From 3d40750504556caf4f0765aca43bc582cc699885 Mon Sep 17 00:00:00 2001
From: Gabriel Rasskin <43894452+grasskin@users.noreply.github.com>
Date: Wed, 13 Mar 2024 15:50:00 +0000
Subject: [PATCH] Do not cast x

---
 keras_nlp/models/gemma/gemma_attention.py | 7 ++-----
 1 file changed, 2 insertions(+), 5 deletions(-)

diff --git a/keras_nlp/models/gemma/gemma_attention.py b/keras_nlp/models/gemma/gemma_attention.py
index f14ff79caf..e01c1f8ce4 100644
--- a/keras_nlp/models/gemma/gemma_attention.py
+++ b/keras_nlp/models/gemma/gemma_attention.py
@@ -92,9 +92,6 @@ def build(self, inputs_shape):
     def _apply_rope(self, x, positions):
         """Rope rotate q or k."""
         # TODO: refactor to use RotaryEmbedding layer?
-        x = ops.cast(
-            x, dtype="float32"
-        )  # Carry out rope in float32, then downcast
         max_wavelength = 10000
         x_shape = ops.shape(x)
         freq_exponents = (2.0 / x_shape[-1]) * ops.arange(
@@ -103,14 +100,14 @@ def _apply_rope(self, x, positions):
         timescale = max_wavelength**freq_exponents
         radians = positions[..., None] / timescale[None, None, :]
         radians = radians[..., None, :]
-        sin, cos = ops.sin(radians), ops.cos(radians)
+        sin = ops.cast(ops.sin(radians), self.compute_dtype)
+        cos = ops.cast(ops.cos(radians), self.compute_dtype)
         x1, x2 = ops.split(x, 2, axis=-1)
         # Avoid `ops.concatenate` for now, to avoid a obscure bug with XLA
         # compilation on jax.
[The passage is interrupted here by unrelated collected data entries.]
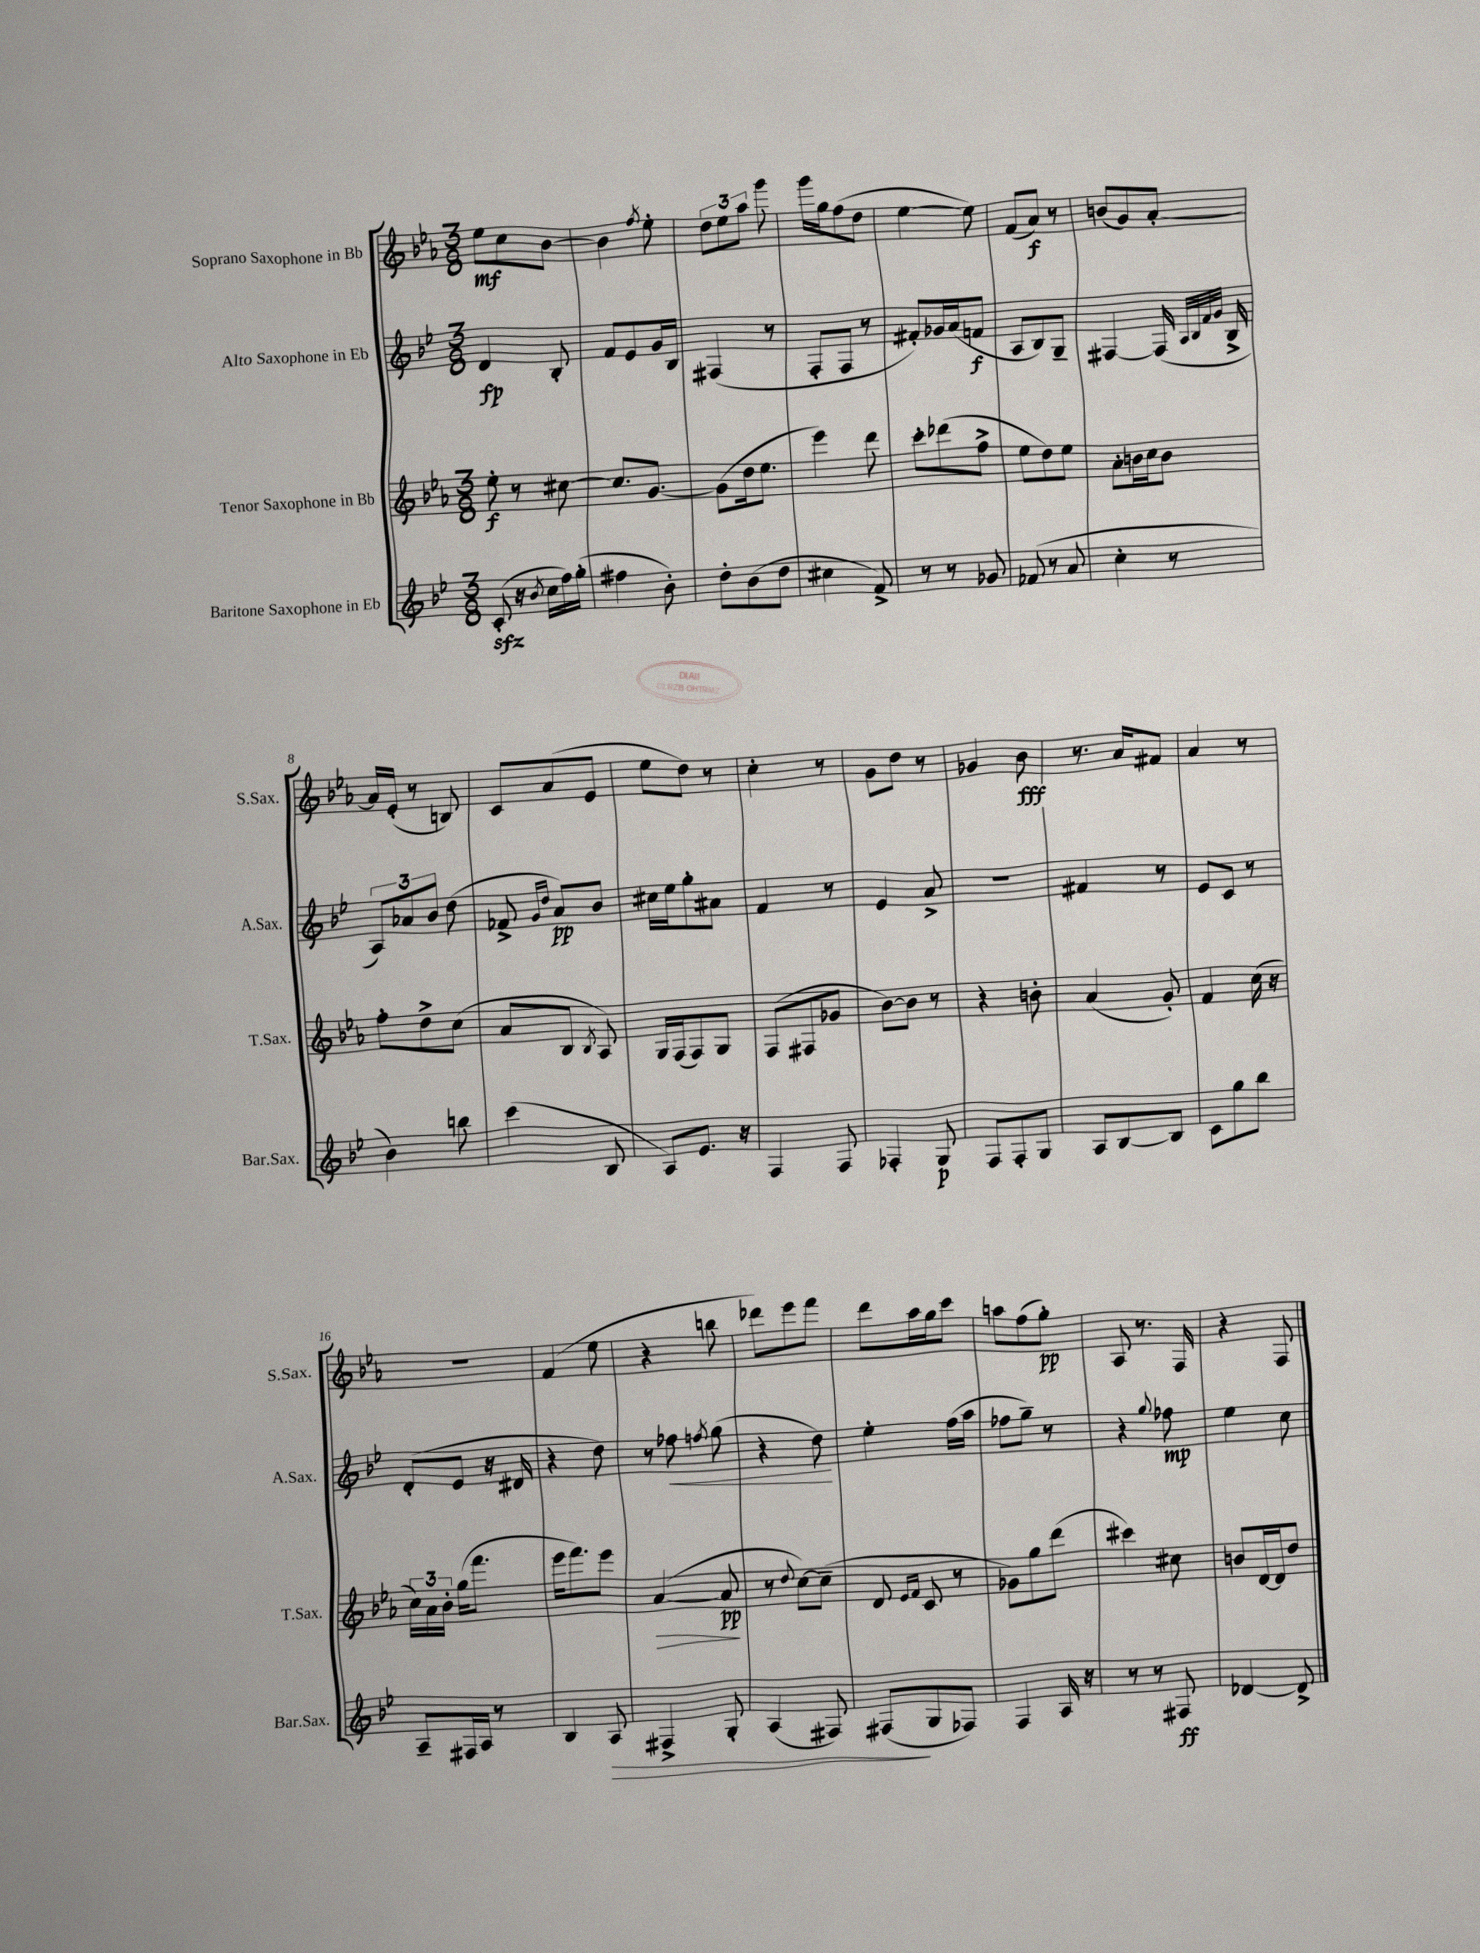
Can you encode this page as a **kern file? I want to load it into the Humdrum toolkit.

**kern	**kern	**kern	**kern
*staff4	*staff3	*staff2	*staff1
*clefG2	*clefG2	*clefG2	*clefG2
*k[b-e-]	*k[b-e-a-]	*k[b-e-]	*k[b-e-a-]
*M3/8	*M3/8	*M3/8	*M3/8
(8c'	8ee-'	4d	8ee-
16r	8r	.	8cc
8qb-	.	.	.
16cc	.	.	.
16ff)	[8cc#	8B-'	[8b-
(16gg'	.	.	.
=	=	=	=
4ff#	8.cc#]	8f	4b-]
.	.	8e-	.
.	[8.g	.	.
.	.	.	8qff
8b-')	.	16g	8ee-'
.	.	16B-	.
=	=	=	=
8dd'	(8g]	(4F#	12dd
.	.	.	12ee-
(8b-	16dd	.	.
.	.	.	12aa-
.	8.ee-	.	.
8dd	.	8r	8ggg
=	=	=	=
4cc#	4eee-)	8F'	16ggg
.	.	.	16gg
.	.	8F	(8ff
8f^)	8ddd	8r	8dd
=	=	=	=
8r	8ccc'	8f#')	[4ee-
8r	(8ddd-	16g-	.
.	.	(16a	.
8g-	8ff^	8f	8ee-])
=	=	=	=
(8f-	8ee-	8A	(8f
8r	8dd)	8B-)	8a-)
8a	8ee-	8G~	8r
=	=	=	=
4cc'	8a-'	[4F#	(8b
.	16b	.	8g)
.	16cc	.	.
8r	8b	(16F#]	[8a-'
.	.	32qqA	.
.	.	32qqB-	.
.	.	32qqf	.
.	.	32qqg	.
.	.	16B-^	.
=	=	=	=
4b-)	8ff'	12A)	16a-]
.	.	.	(16e-'
.	.	12a-	.
.	8dd^	.	8r
.	.	12b-	.
8bb	(8cc	(8dd	8B)
=	=	=	=
(4ccc	8a-	8f-^	8c
.	.	16qqg	.
.	.	16qqdd	.
.	8B-	8a)	(8a-
.	8qB-	.	.
8B-	8A-)	8b-	8e-
=	=	=	=
8A)	16G	16cc#	8ee-
.	(16F	16ee-	.
8.e-	8F)	8gg'	8dd)
.	8G	8a#	8r
16r	.	.	.
=	=	=	=
4F	(8F	4f	4cc'
.	8F#	.	.
8F	8g-	8r	8r
=	=	=	=
4F-'	[8b-)	4e-	8g
.	8b-]	.	8dd
8G	8r	8a^	8r
=	=	=	=
8F	4r	4.r	4g-
8F'	.	.	.
8G	8b'	.	8b-
=	=	=	=
8A	(4a-	4f#	8.r
[8B-	.	.	.
.	.	.	16a-
8B-]	8g')	8r	8f#
=	=	=	=
8c	4f	8e-	4a-
8gg	.	8c	.
8bb-	(16cc	8r	8r
.	16r	.	.
=	=	=	=
8A~	24cc)	(8d'	4.r
.	24a-	.	.
.	24b-'	.	.
16F#	(16gg	8e-	.
16A	8.fff	.	.
8r	.	16r	.
.	.	16d#	.
=	=	=	=
4B-	16eee-	4r	(4f
.	8.fff)	.	.
8A	8eee-	8dd)	8ee-
=	=	=	=
4F#^	([4a-	8r	4r
.	.	8ff-	.
.	.	8qff	.
8G'	8a-]	(8gg	8bb
=	=	=	=
(4A	8r	4r	8ddd-)
.	8qqdd	.	.
.	[8cc)	.	8eee-
8F#)	(8cc~]	8dd)	8fff
=	=	=	=
(8F#	8d	4ee-'	8ddd
.	16qqe-	.	.
.	16qqf	.	.
8G	8c	.	16aa-
.	.	.	16gg
8F-)	8r	(16ff	8ccc
.	.	16aa	.
=	=	=	=
4F	8g-)	8ff-	8aa
.	8gg	8gg~)	(8ff
16A	(8ddd	8r	8gg')
16r	.	.	.
=	=	=	=
8r	4ccc#)	4r	8A-
8r	.	.	8.r
.	.	8qqgg	.
8F#	8cc#	8ff-	.
.	.	.	16F
=	=	=	=
[4d-	8b	4ee-	4r
.	[16d	.	.
.	16d]	.	.
8d-^]	8dd	8cc	8F
==	==	==	==
*-	*-	*-	*-
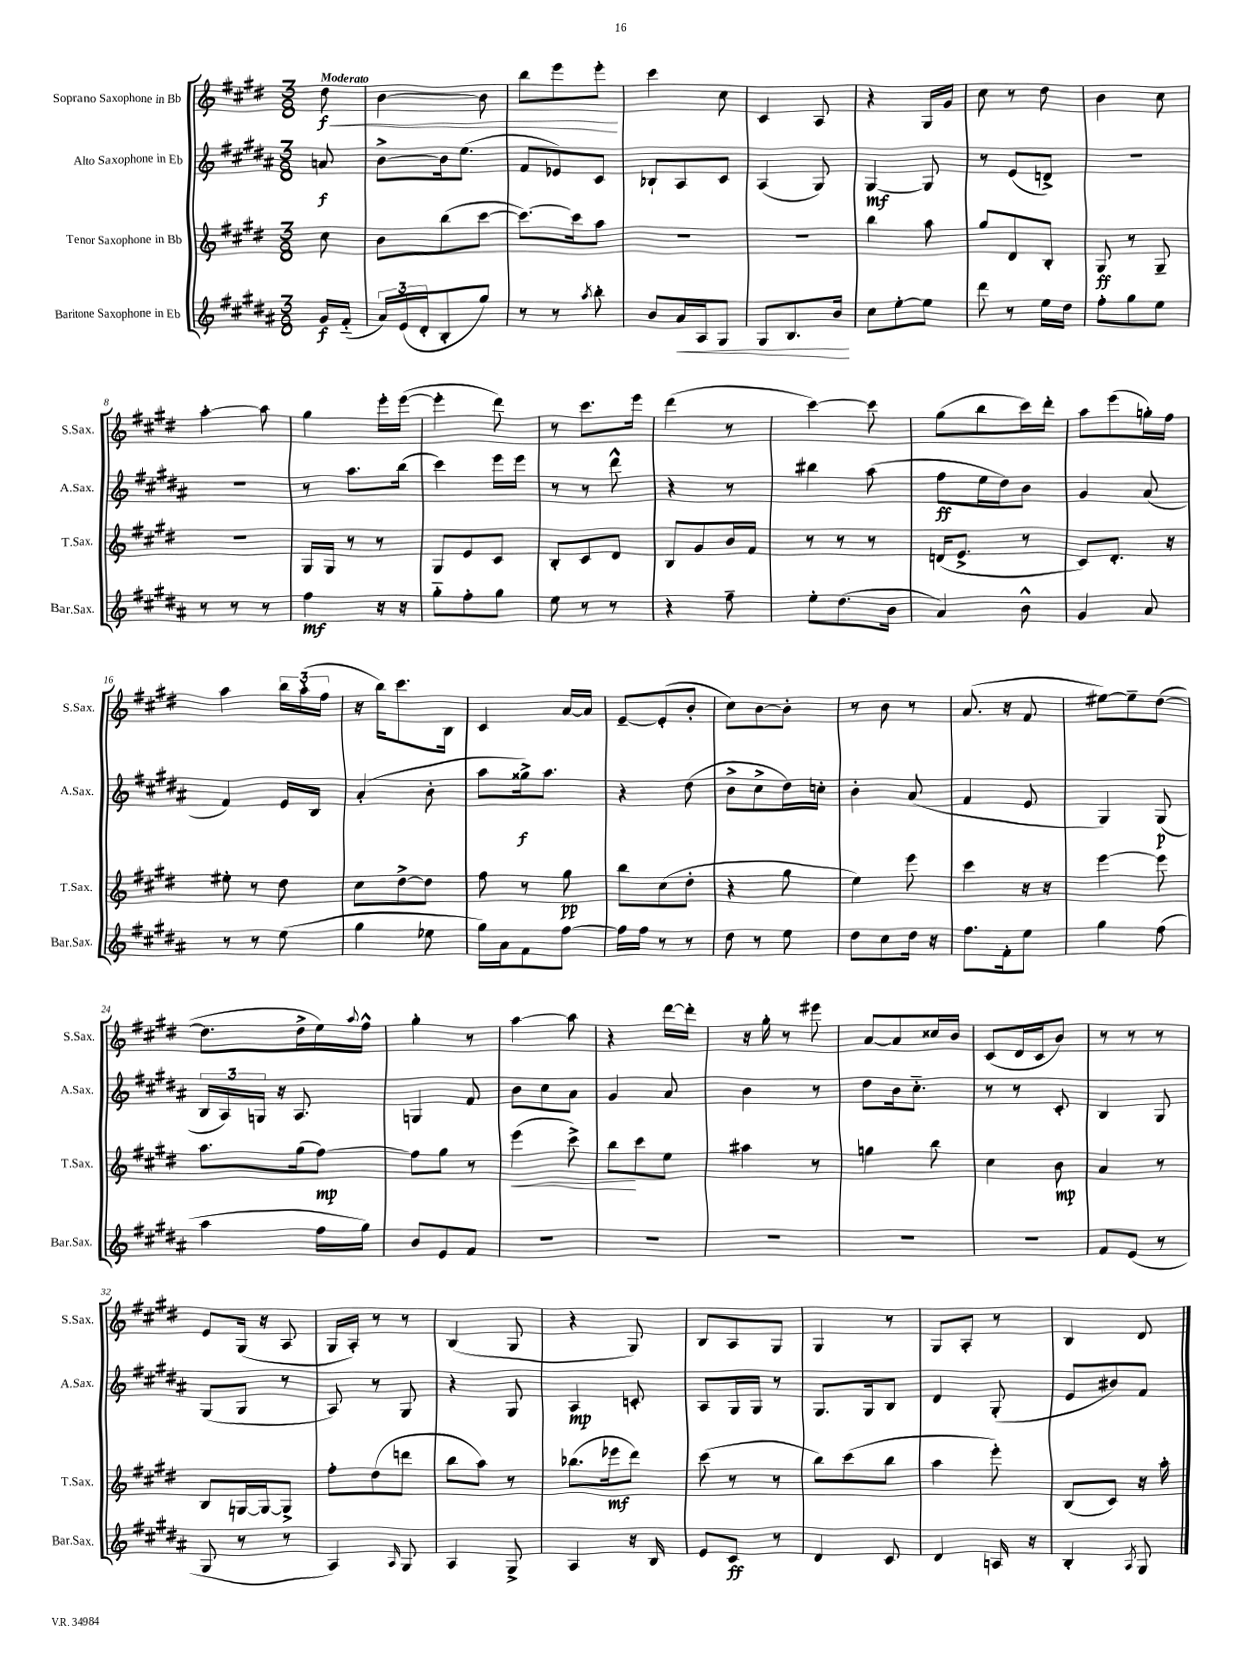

We should be able to remove this once the
         # following PR is in all jax releases we care about:
         # https://github.com/openxla/xla/pull/7875
         output = ops.stack([x1 * cos - x2 * sin, x2 * cos + x1 * sin], axis=-1)
-        output = ops.cast(output, dtype=self.compute_dtype)
         return ops.reshape(output, x_shape)
 
     def _compute_attention(